William Darlington, an American botanist and politician, born in Birmingham, Chester co., Pa., April 28, 1782, died in West Chester, Pa., April 23, 1863. He received the degree of M. D. from the university of Pennsylvania in 1804, and in 1806 went to Calcutta as surgeon of a merchant ship. A sketch of his voyage, under the title of "Letters from Calcutta," was afterward published in the "Analectic Magazine." He returned in 1807, married, and for several years practised medicine at West Chester. Here he soon entered into politics, and on the breaking out of hostilities in 1812 he aided in raising an armed corps in his neighborhood, and in 1814 was chosen major of a volunteer regiment. He was a member of congress 1815-'17 and 1819-'23. He founded at West Chester an academy, an athenreum, and a society of natural history.

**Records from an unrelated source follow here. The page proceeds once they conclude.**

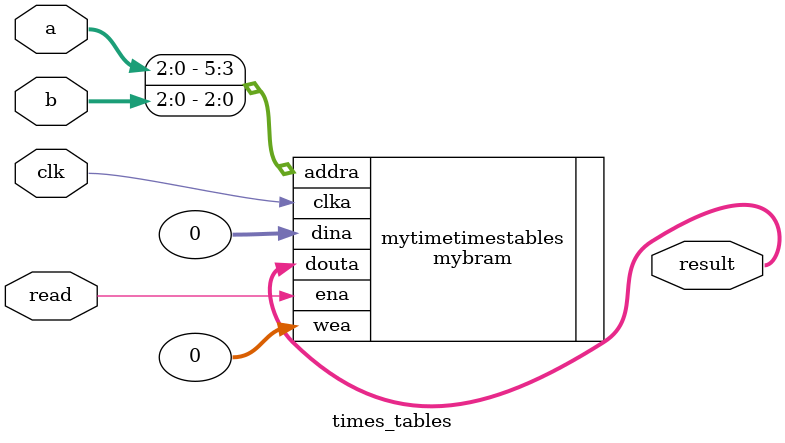
<source format=v>

`timescale 1ns/100ps



module times_tables(
	input read,
	input clk,
	input [2:0]a,
	input [2:0]b,
	output [5:0] result);
 

//	wire a, b;



mybram mytimetimestables(
  .clka(clk),    	// input wire clka
  .ena(read),      	// input wire ena
  .wea(0),      	// input wire [0 : 0] wea
  .addra({a, b}), 	// input wire [5 : 0] addra
  .dina(0),  	        // input wire [5 : 0] dina
  .douta(result)  	// output wire [5 : 0] douta
);


endmodule 

</source>
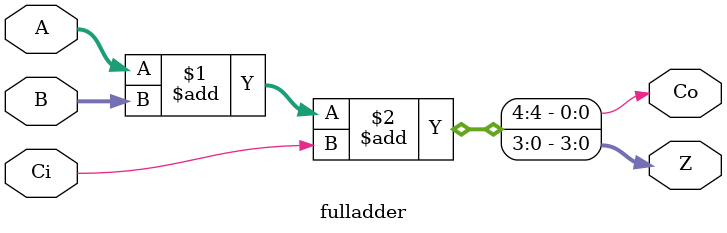
<source format=v>
`timescale 1ns / 1ps

module fulladder(
    input [3:0] A, //First operand
    input [3:0] B, //Second operand
    input Ci, //Carry input
    output [3:0] Z, //Output Sum
    output Co //Carry output
    );
    assign {Co,Z} = A + B + Ci; //Summation operation
endmodule
</source>
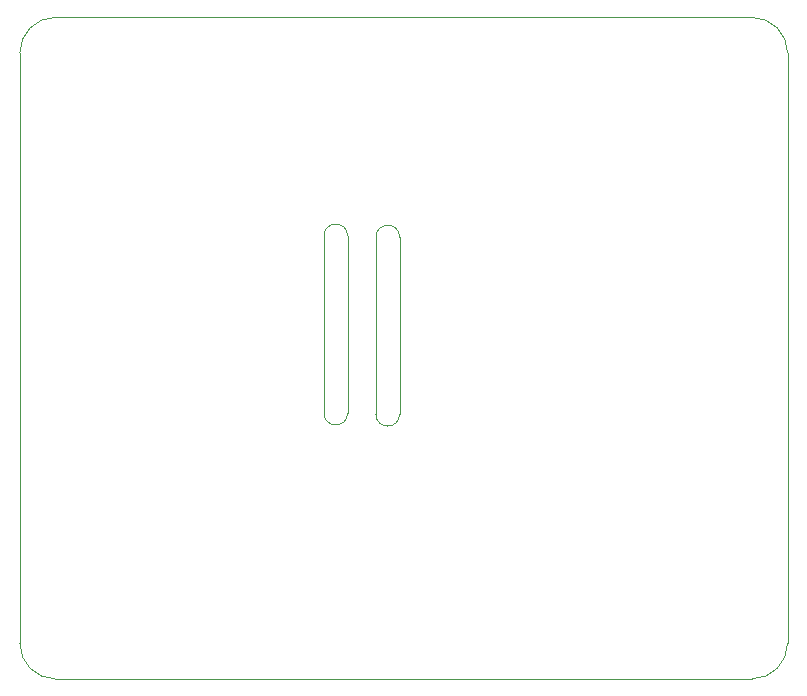
<source format=gm1>
G04 #@! TF.GenerationSoftware,KiCad,Pcbnew,(5.1.2)-2*
G04 #@! TF.CreationDate,2019-12-04T01:20:50+01:00*
G04 #@! TF.ProjectId,raspberrypi-gpio-40pin,72617370-6265-4727-9279-70692d677069,rev?*
G04 #@! TF.SameCoordinates,Original*
G04 #@! TF.FileFunction,Profile,NP*
%FSLAX46Y46*%
G04 Gerber Fmt 4.6, Leading zero omitted, Abs format (unit mm)*
G04 Created by KiCad (PCBNEW (5.1.2)-2) date 2019-12-04 01:20:50*
%MOMM*%
%LPD*%
G04 APERTURE LIST*
%ADD10C,0.100000*%
G04 APERTURE END LIST*
D10*
X225750000Y-127500000D02*
G75*
G03X227750000Y-127500000I1000000J0D01*
G01*
X227750000Y-112500000D02*
X227750000Y-127500000D01*
X225750000Y-127500000D02*
X225750000Y-112500000D01*
X227750000Y-112500000D02*
G75*
G03X225750000Y-112500000I-1000000J0D01*
G01*
X230150000Y-127600000D02*
X230150000Y-112600000D01*
X232150000Y-112600000D02*
X232150000Y-127600000D01*
X232150000Y-112600000D02*
G75*
G03X230150000Y-112600000I-1000000J0D01*
G01*
X230150000Y-127600000D02*
G75*
G03X232150000Y-127600000I1000000J0D01*
G01*
X265000000Y-97000000D02*
G75*
G03X262000000Y-94000000I-3000000J0D01*
G01*
X262000000Y-150000000D02*
G75*
G03X265000000Y-147000000I0J3000000D01*
G01*
X200000000Y-147000000D02*
G75*
G03X203000000Y-150000000I3000000J0D01*
G01*
X203000000Y-94000000D02*
G75*
G03X200000000Y-97000000I0J-3000000D01*
G01*
X262000000Y-94000000D02*
X203000000Y-94000000D01*
X265000000Y-147000000D02*
X265000000Y-97000000D01*
X203000000Y-150000000D02*
X262000000Y-150000000D01*
X200000000Y-97000000D02*
X200000000Y-147000000D01*
M02*

</source>
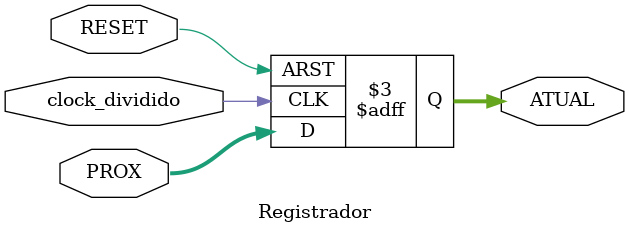
<source format=v>
module Registrador(PROX, clock_dividido, RESET, ATUAL);

input wire clock_dividido, RESET;
input wire [3:0] PROX;
output reg [3:0] ATUAL;

parameter A = 4'b0000;

always @(posedge clock_dividido or negedge RESET)
	begin
		if(RESET == 0)
			ATUAL <= A;
		else
			ATUAL <= PROX;
	end
	
endmodule

</source>
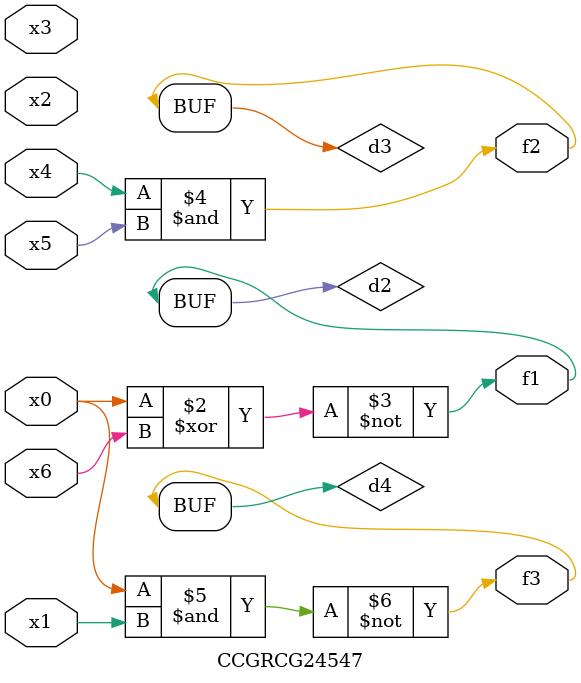
<source format=v>
module CCGRCG24547(
	input x0, x1, x2, x3, x4, x5, x6,
	output f1, f2, f3
);

	wire d1, d2, d3, d4;

	nor (d1, x0);
	xnor (d2, x0, x6);
	and (d3, x4, x5);
	nand (d4, x0, x1);
	assign f1 = d2;
	assign f2 = d3;
	assign f3 = d4;
endmodule

</source>
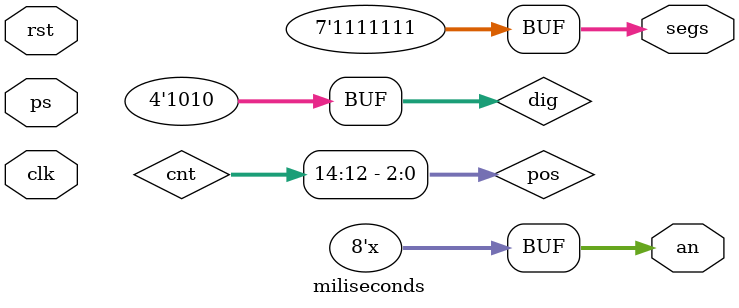
<source format=v>
`timescale 1ns / 1ps


module miliseconds(
    input clk,
    input rst, //¸´Î»£¬ÓÐÐ§ºó00:00:00
    input ps, //ÔÝÍ£
    output reg [6:0] segs, //Æß¶ÎÊýÂë¹ÜÊäÈëÖµ£¬ÏÔÊ¾Êý×Ö
    output reg [7:0] an //Æß¶ÎÊýÂë¹Ü¿ØÖÆÎ»
    );
    reg [30:0] t;
    reg [30:0] cnt;
    reg [2:0] pos;
    reg [3:0] dig;
    always @ (posedge clk) begin
        if (rst) begin t <= 0; cnt <= 0; end
        else if (ps) cnt <= cnt + 1;
        else if (cnt >= 100000)
            begin
                cnt <= 0;
                t <= t + 1;
            end
        else cnt <= cnt + 1;
    end
    always @ (*) begin
        an = 8'b11111111;
        pos <= cnt[14:12];
        an[pos] = 0;
        case (pos)
            0: dig <= t[30:0] % 10;//Ç§·ÖÎ»
            1: dig <= t[30:0] / 10 % 10;//°Ù·ÖÎ»
            2: dig <= t[30:0] / 100 % 10;//Ê®·ÖÎ»
            4: dig <= t[30:0] / 1000 % 10;//¸öÎ»
            5: dig <= t[30:0] / 10000 % 10;//Ê®Î»
            default: dig <= 10;
        endcase
        case (dig)
	       0: segs = 7'b1000000;
		   1: segs = 7'b1111001;
	       2: segs = 7'b0100100;
	       3: segs = 7'b0110000;
	       4: segs = 7'b0011001;
	       5: segs = 7'b0010010;
	       6: segs = 7'b0000010;
	       7: segs = 7'b1111000;
	       8: segs = 7'b0000000;
	       9: segs = 7'b0010000;
	       default: segs = 7'b1111111;
	    endcase
    end
endmodule

</source>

In 1813 he began a descriptive catalogue of plants growing around West Chester, which was published in 1826 under the title of Florula Cestrica, afterward merged in the Flora Cestrica, published in 1837, and rewritten and republished in 1853, containing a complete description and classification of every plant known to exist in the county.

In 1843 he edited the correspondence of his friend Dr. William Baldwin, with a memoir, under the title of Reliquim Baldwin-ianm. He also published "Mutual Influence of Habits and Disease" (1804-'6); "Agricultural Botany" (1847), "Agricultural Chemistry" (1847), and "Memorials of John Bartram and Humphrey Marshall" (1849).